Dreharbeiten Locationscout Annemarie Komposch Andrea Leitner

Kärnten Werbung

Annemarie Komposch und Andrea Leitner von der „Carinthia Film Commission“

„Kärntner Filmszene hat großes Potenzial“

Für die Filmszene in Kärnten insgesamt sieht Annemarie Komposch spannende Zeiten vorher.
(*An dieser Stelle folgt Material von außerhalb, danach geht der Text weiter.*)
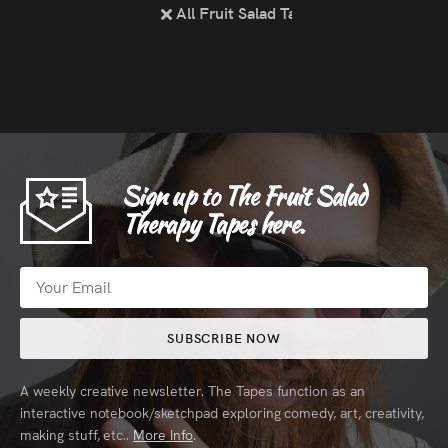
All Fruit Salad Tapes
Sign up to The Fruit Salad
Therapy Tapes here.
SUBSCRIBE NOW
A weekly creative newsletter. The Tapes function as an
interactive notebook/sketchpad exploring comedy, art, creativity,
making stuff, etc..
More Info
.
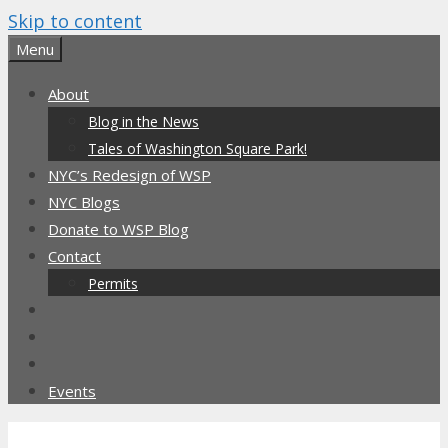
Skip to content
Menu
About
Blog in the News
Tales of Washington Square Park!
NYC’s Redesign of WSP
NYC Blogs
Donate to WSP Blog
Contact
Permits
Events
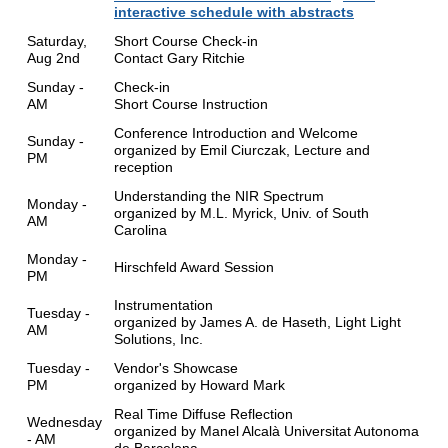
interactive schedule with abstracts
Saturday,
Short Course Check-in
Aug 2nd
Contact Gary Ritchie
Sunday -
Check-in
AM
Short Course Instruction
Conference Introduction and Welcome
Sunday -
organized by Emil Ciurczak, Lecture and
PM
reception
Understanding the NIR Spectrum
Monday -
organized by M.L. Myrick, Univ. of South
AM
Carolina
Monday -
Hirschfeld Award Session
PM
Instrumentation
Tuesday -
organized by James A. de Haseth, Light Light
AM
Solutions, Inc.
Tuesday -
Vendor's Showcase
PM
organized by Howard Mark
Real Time Diffuse Reflection
Wednesday
organized by Manel Alcalà Universitat Autonoma
- AM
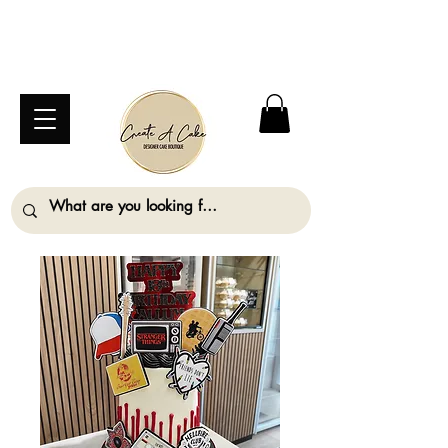
⚠️ We are closed Bank Holiday Monday (31st
August) so will not be taking any orders for
collection on this date. ⚠️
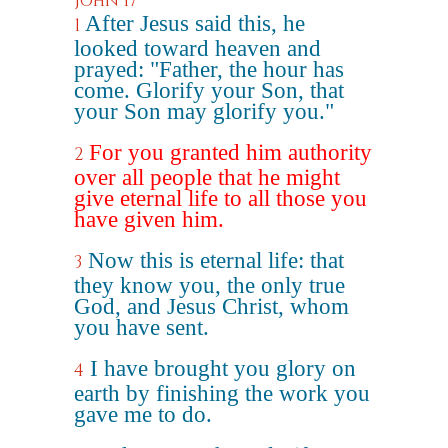
John 17
After Jesus said this, he
1
looked toward heaven and
prayed: "Father, the hour has
come. Glorify your Son, that
your Son may glorify you."
For you granted him authority
2
over all people that he might
give eternal life to all those you
have given him.
Now this is eternal life: that
3
they know you, the only true
God, and Jesus Christ, whom
you have sent.
I have brought you glory on
4
earth by finishing the work you
gave me to do.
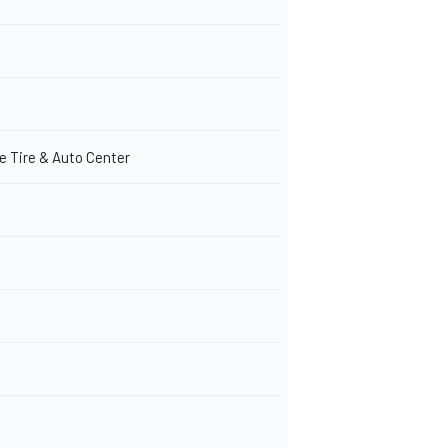
e Tire & Auto Center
Sie ist überzeugt, dass mit mehr Förderungen für die Filmschaffenden letztendlich auch mehr Geld nach Kärnten kommen würde, da die Crews die Förderungen großteils in der Region wieder ausgeben: „Wir brauchen ja nicht nur Filmleute, sondern wir brauchen ja auch Handwerker, die wir mit einfließen lassen können. Wir bringen natürlich auch einen ganz großen Marketingwert und Tourismus mit uns und auch Nächtigungen usw.“

Auch wenn viele ihrer Branchenkollegen ins Ausland streben würden, für sie ist ihre Heimat Kärnten „das gelobte Filmland“. Sie würde sich wünschen, dass davon mehr im Film und Fernsehen zu sehen wäre. Dazu will als Locationscout weiterhin ihren Teil beitragen.